# Refrigerator switching on and off



## naturesher (May 20, 2005)

Okay, on last question, and I will quit bugging you good people for awhile.  My fridge (1995 Wilderness) has started not cooling sometimes.  It will be on, but it is not getting cold.  The all of the sudden, it starts cooling again.  I read on instruction book and it says it will do that if the RV is not level, so I did some leveling yesterday but it again switched off during the night.  It has an automatic mode, where it can choose gas or AC and I has it on the AC mode, so I know it is not a gas problem.  And when it starts cooling again, it cools just fine.  Does anyone know how I can stop this intermittent problem?

Thank you all so much!
Sherry


----------



## C Nash (May 20, 2005)

Refrigerator switching on and off

does this problem also happen when running on propane


----------



## naturesher (May 20, 2005)

Refrigerator switching on and off

I don't think it ever runs on propane.  I have tried to keep it on AC as I didn't have much propane in the tanks through the winter, and I wasn't even sure if the gas would light automatically or if I needed to do something.  By the way, while I have your attention for a second, can you tell me if it is cheaper to run the fridge on propane?  Thank you so much for replying! :blush:


----------



## Kirk (May 20, 2005)

Refrigerator switching on and off

First, if the refrigerator has an automatic setting, all that you need do to operate on propane is to turn off the 120V power. 
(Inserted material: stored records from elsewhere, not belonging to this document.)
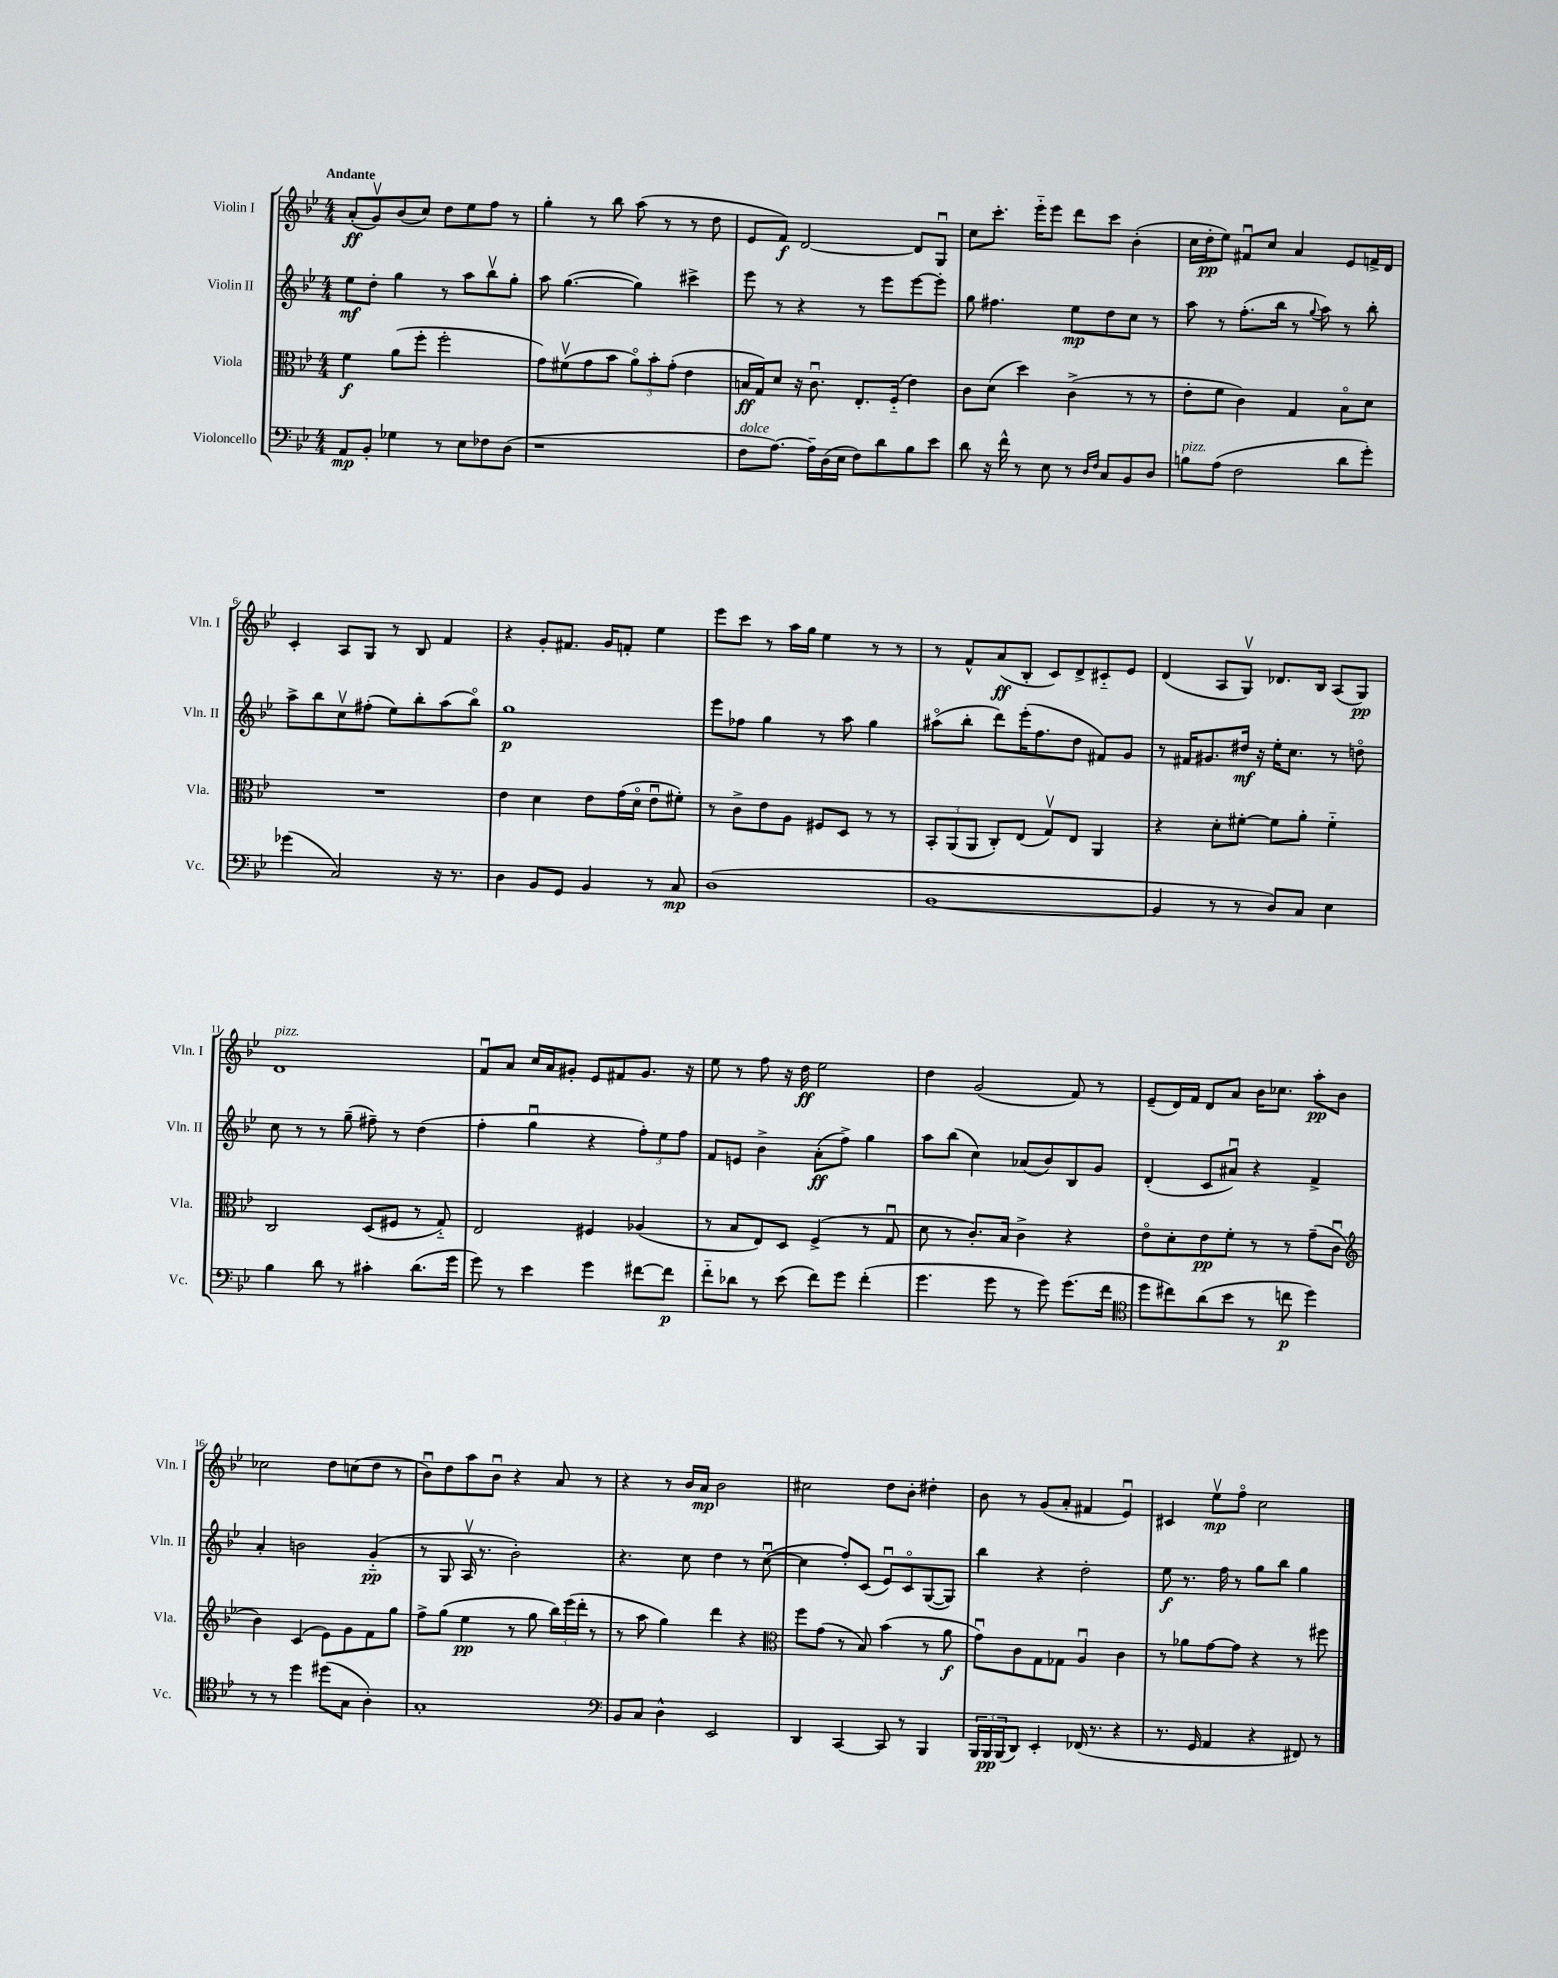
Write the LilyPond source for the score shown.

<<
\new StaffGroup <<
\new Staff = "s0" \with { instrumentName = "Violin I" shortInstrumentName = "Vln. I" } {
    \clef treble \key bes \major \numericTimeSignature \time 4/4 \tempo "Andante"
    a'8-.\ff( g'8\upbow) bes'8( c''8) d''8 ees''8 f''8 r8 |
    g''4-. r8 bes''8 a''8( r8 r8 d''8 |
    ees'8 f'8\f) d'2~ d'8 g8\downbow |
    c''8 c'''8.-. ees'''16-_ ees'''8 d'''8 c'''8 bes'4-.( |
    c''16 d''16-.\pp ees''8) fis'8\downbow c''8 a'4 ees'8 f'16-> d'16 |
    c'4-. a8 g8 r8 bes8 f'4 |
    r4 g'8-. fis'8. g'16 f'8-. ees''4 |
    ees'''8 c'''8 r8 a''16 g''16 ees''4 r8 r8 |
    r8 f'8-^ a'8\ff( bes8-. c'8) d'8-> cis'8-_ ees'8 |
    d'4( a8 g8\upbow) des'8. bes16 a8( g8\pp) |
    d'1^\markup { \italic "pizz." } |
    f'8\downbow a'8 c''16 a'16 gis'8-. ees'8 fis'8 gis'8. r16 |
    ees''8 r8 f''8 r16 d''16\ff ees''2 |
    d''4 g'2( f'8) r8 |
    ees'8--( d'16) f'16 d'8 a'8 bes'16 ces''8. a''8-.\pp bes'8 |
    ces''2 d''8 c''8( d''8 r8 |
    bes'8\downbow) d''8 a''8 bes'8\downbow r4 a'8 r8 |
    r4 r8 bes'16 a'16\mp bes'2 |
    cis''2 d''8 bes'8-. dis''4-. |
    bes'8 r8 g'8( a'8-. fis'4 ees'4\downbow) |
    cis'4 ees''8\upbow\mp f''8\flageolet c''2 \bar "|." |
}
\new Staff = "s1" \with { instrumentName = "Violin II" shortInstrumentName = "Vln. II" } {
    \clef treble \key bes \major \numericTimeSignature \time 4/4
    ees''8\mf d''8-. g''4 r8 a''8 bes''8\upbow g''8-. |
    a''8 g''4.~( g''4) cis'''4-> |
    ees'''8 r8 r4 r8 ees'''8 ees'''8~ ees'''8-. |
    g''8 fis''4. ees''8\mp d''8 c''8 r8 |
    a''8 r8 f''8.-.( bes''16 r8 \appoggiatura { g''8 } a''8) r8 bes''8-. |
    a''8-> bes''8 c''8\upbow fis''8-.( ees''8) bes''8-. a''8( bes''8\flageolet) |
    g''1\p |
    ees'''8 fes''8 g''4 r8 a''8 g''4 |
    ais''8\flageolet( bes''8-. d'''8) ees'''16-.( f''8. d''8 fis'8) g'8 |
    r8 fis'16 gis'8. dis''16\mf r16 ees''16-. c''8. r8 d''8\flageolet |
    c''8 r8 r8 g''8--( fis''8--) r8 d''4( |
    f''4-. g''4\downbow r4 \tuplet 3/2 { f''8-.) ees''8 f''8 } |
    f'8 e'8 bes'4-> a'8-.\ff( f''8->) g''4 |
    a''8 bes''8( c''4) aes'8( bes'8) bes8 g'8 |
    d'4-.( c'8 ais'8\downbow) r4 f'4-> |
    a'4-. b'2 g'4-_\pp( |
    r8 g8 a16\upbow r8. bes'2-.) |
    r4. c''8 d''4 r8 c''8~\downbow( |
    c''4 f''8-.) c'8( ees'8\downbow) c'8\flageolet g8~( g8) |
    bes''4 r4 d''2-. |
    ees''8\f r8. f''16 r8 g''8 bes''8 g''4 \bar "|." |
}
\new Staff = "s2" \with { instrumentName = "Viola" shortInstrumentName = "Vla." } {
    \clef alto \key bes \major \numericTimeSignature \time 4/4
    f'4\f a'8( f''8-. f''2-. |
    g'8) fis'8\upbow( g'8 bes'8 \tuplet 3/2 { a'8\flageolet) bes'8-. g'8-.( } ees'4 |
    b16\ff g16) d'8 r16 c'8.\downbow ees8.-. f16-_( ees'4) |
    c'8 d'8( d''4) c'4->( r8 r8 |
    ees'8-. f'8 c'4) g4 bes8\flageolet d'8 |
    R1 |
    ees'4 d'4 ees'8 g'16( d'16\flageolet ees'8\downbow fis'8-.) |
    r8 c'8-> ees'8 a8 fis8 d8 r8 r8 |
    \tuplet 3/2 { bes,8-. a,8( a,8 } c8-.) ees8( g8\upbow) ees8 a,4 |
    r4 d'8-. fis'8~-. fis'8 a'8-. fis'4-_ |
    c2 d8( fis8 r8 g8-_) |
    ees2 fis4 aes4( |
    r8 bes8 ees8) d8 f4->( r8 g8\downbow |
    d'8 r8 c'8.-.) bes16 c'4-> r4 |
    ees'8\flageolet d'8-. ees'8\pp f'8-. r8 r8 g'8--( c'8\downbow |
    \clef treble bes'4) c'4( ees'8) g'8 f'8 g''8 |
    f''8-> g''8( ees''4\pp r8 g''8 \tuplet 3/2 { bes''16) ees'''16( d'''16-. } r8 |
    r8 a''8 g''4) d'''4 r4 |
    \clef alto f''8 g'8( r8 bes8) bes'4( r8 a'8\f |
    g'8\downbow) c'8 g8 ges8 a4\downbow c'4 |
    r8 aes'8 g'8~ g'8 r4 r8 fis''8 \bar "|." |
}
\new Staff = "s3" \with { instrumentName = "Violoncello" shortInstrumentName = "Vc." } {
    \clef bass \key bes \major \numericTimeSignature \time 4/4
    a,8\mp bes,8-. ges4 r8 ees8 fes8 d8( |
    r1 |
    f8^\markup { \italic "dolce" } a8.~) a16-- d16( ees16 f8) d'8 bes8 ees'8 |
    d'8 r16 f'16-^ r8 ees8 r8 \grace { d16 f16 } c8 bes,8 d8 |
    b8^\markup { \italic "pizz." } a8( f2 d'8 g'8-.) |
    ges'4( c2) r16 r8. |
    d4 bes,8 g,8 bes,4 r8 c8\mp |
    d1( |
    bes,1~ |
    bes,4 r8 r8 d8) c8 ees4 |
    bes4 d'8 r8 cis'4-. d'8.( g'16 |
    g'8) r8 ees'4 g'4 fis'8~ fis'8\p |
    f'8-_ des'8 r8 ees'8( f'8) g'8 f'4-.( |
    g'4. g'8 r8 g'8) g'8.( f'16 |
    \clef tenor d''8 cis''8) a'8( bes'8 r8 c''8\p d''4) |
    r8 r8 d''4 dis''8( g8 a4-.) |
    g1-. |
    \clef bass bes,8 c8 d4-^ ees,2 |
    d,4 c,4~ c,8 r8 bes,,4 |
    \tuplet 3/2 { bes,,16 bes,,16\pp bes,,16( } d,8) ees,4-. fes,16( r8. r4 |
    r8. g,16 a,4 r4 fis,8) r8 \bar "|." |
}
>>
>>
It seems to me that there are two possibilities that could cause what you seem to be experiencing. Neither are good, so lets hope that I am wrong. The first is that the ammonia/water solution that is coolant for your refrigerator has begun to solidify and is at times blocking one of the passages of the cooling unit. The other is that some of the ammonia may have leaked from it and it is low on coolant. Either of these problems would likely work better on propane than on AC power as the propane is a better heat source. 

One other thing that could cause your problem is a temporary loss of 12V-DC power. Modern refrigerators must have 12V-DC at all times to operate as the controls are powered from it. That is the reason that it can choose between the other two power sources.

There may be other possabilities, but that is all that I think of for now. Two questions that might help us to help you. First, when it stops cooling, does it display any error condition? And second, what make and model of refrigerator do you have?


----------



## naturesher (May 21, 2005)

Refrigerator switching on and off

Okay, my battery seemed to be low last time I checked, so I need to check on that and make sure it is hooked up! I had to have the RV moved to Alabama last September, as my daughter has moved there and she was very ill, and then moved back to Texas the end of March.  Everything SEEMED to work okay, but I guess I need to do some real checking out stuff.  Yesterday I finally found the panel on the outside to the fridge and got a wasp nest out of there. Today I will check the DC connection.  The "check light" does come on sometimes, and I have just been turning it off and then back on, and it goes out.  Sooooo, I will check on the things you mentioned and write back later.  Thank you again for your time and advice.  Sherry :bleh:


----------



## C Nash (May 21, 2005)

Refrigerator switching on and off

Know it sounds crazy but there were some units that the florescent lights would interfer with the ac on some refrigerators. you had to iinstall a filter on the light to fix the problem. The light had to be on to interfer.  Just another thought


----------